[Supplied data]

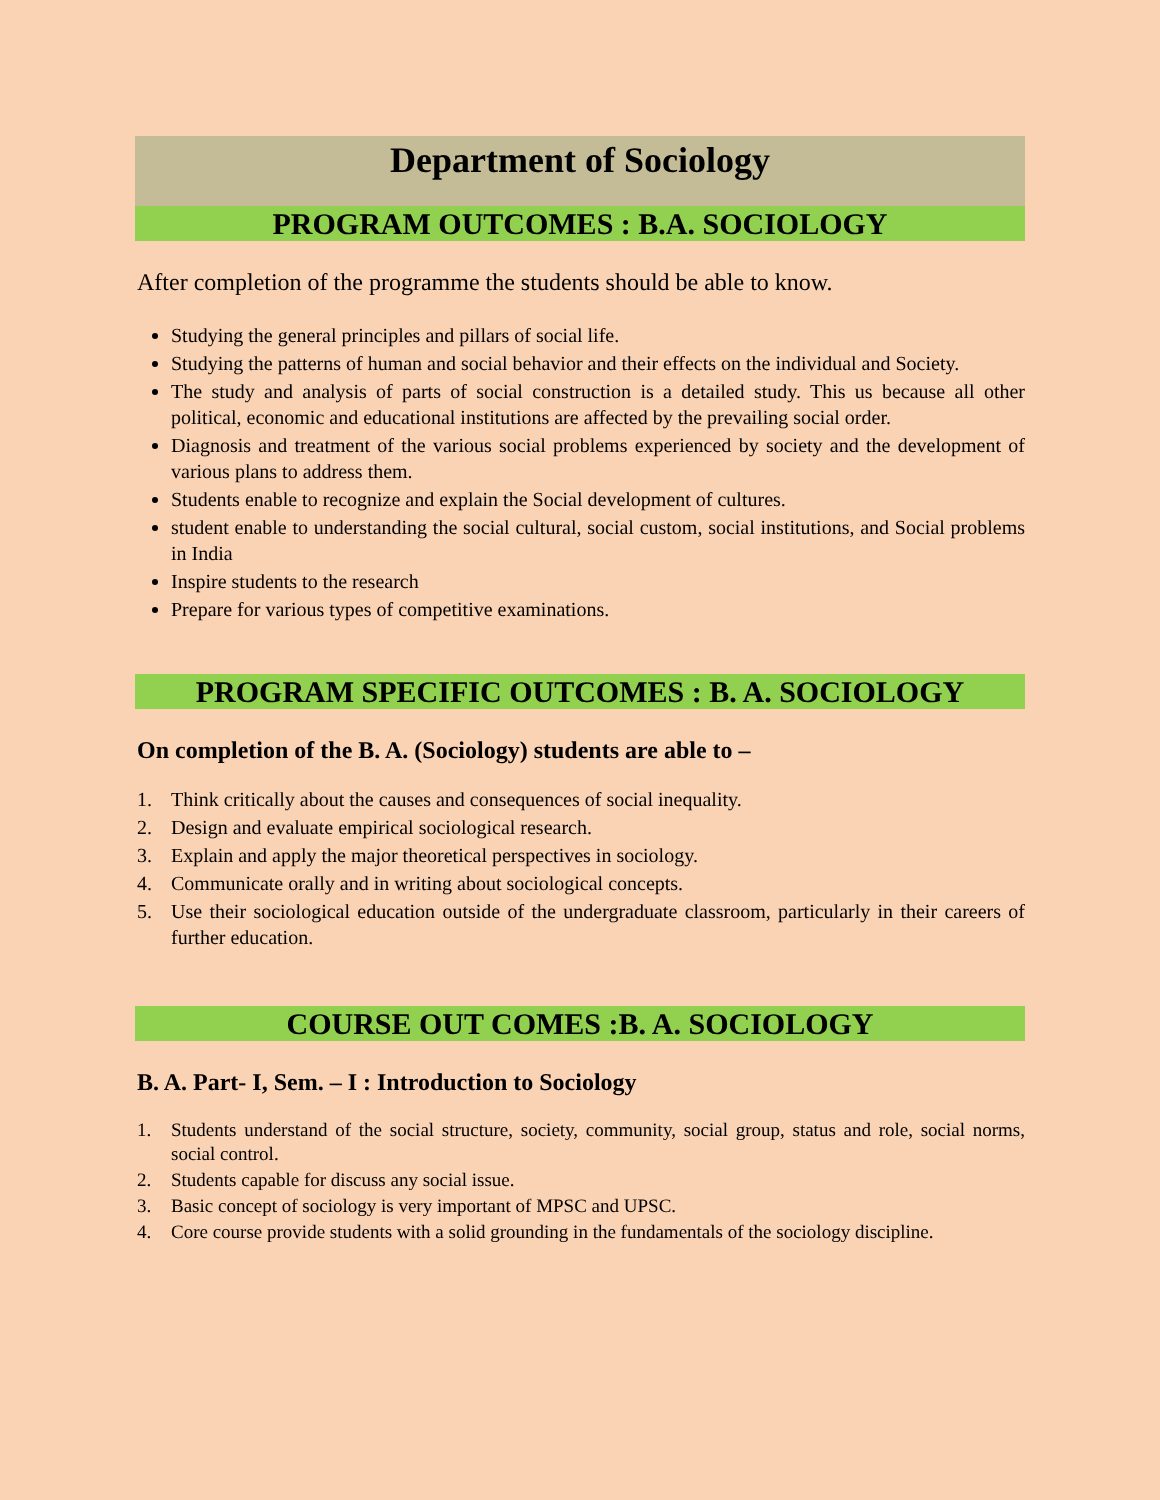Department of Sociology
PROGRAM OUTCOMES : B.A. SOCIOLOGY
After completion of the programme the students should be able to know.
Studying the general principles and pillars of social life.
Studying the patterns of human and social behavior and their effects on the individual and Society.
The study and analysis of parts of social construction is a detailed study. This us because all other political, economic and educational institutions are affected by the prevailing social order.
Diagnosis and treatment of the various social problems experienced by society and the development of various plans to address them.
Students enable to recognize and explain the Social development of cultures.
student enable to understanding the social cultural, social custom, social institutions, and Social problems in India
Inspire students to the research
Prepare for various types of competitive examinations.
PROGRAM SPECIFIC OUTCOMES : B. A. SOCIOLOGY
On completion of the B. A. (Sociology) students are able to –
1. Think critically about the causes and consequences of social inequality.
2. Design and evaluate empirical sociological research.
3. Explain and apply the major theoretical perspectives in sociology.
4. Communicate orally and in writing about sociological concepts.
5. Use their sociological education outside of the undergraduate classroom, particularly in their careers of further education.
COURSE OUT COMES :B. A. SOCIOLOGY
B. A. Part- I, Sem. – I : Introduction to Sociology
1. Students understand of the social structure, society, community, social group, status and role, social norms, social control.
2. Students capable for discuss any social issue.
3. Basic concept of sociology is very important of MPSC and UPSC.
4. Core course provide students with a solid grounding in the fundamentals of the sociology discipline.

[/Supplied data]

Problem details
Would you write out all of the records exactly, omitting the pictures?

Response to the exercise
Department of Sociology
PROGRAM OUTCOMES : B.A. SOCIOLOGY
After completion of the programme the students should be able to know.
Studying the general principles and pillars of social life.
Studying the patterns of human and social behavior and their effects on the individual and Society.
The study and analysis of parts of social construction is a detailed study. This us because all other political, economic and educational institutions are affected by the prevailing social order.
Diagnosis and treatment of the various social problems experienced by society and the development of various plans to address them.
Students enable to recognize and explain the Social development of cultures.
student enable to understanding the social cultural, social custom, social institutions, and Social problems in India
Inspire students to the research
Prepare for various types of competitive examinations.
PROGRAM SPECIFIC OUTCOMES : B. A. SOCIOLOGY
On completion of the B. A. (Sociology) students are able to –
1. Think critically about the causes and consequences of social inequality.
2. Design and evaluate empirical sociological research.
3. Explain and apply the major theoretical perspectives in sociology.
4. Communicate orally and in writing about sociological concepts.
5. Use their sociological education outside of the undergraduate classroom, particularly in their careers of further education.
COURSE OUT COMES :B. A. SOCIOLOGY
B. A. Part- I, Sem. – I : Introduction to Sociology
1. Students understand of the social structure, society, community, social group, status and role, social norms, social control.
2. Students capable for discuss any social issue.
3. Basic concept of sociology is very important of MPSC and UPSC.
4. Core course provide students with a solid grounding in the fundamentals of the sociology discipline.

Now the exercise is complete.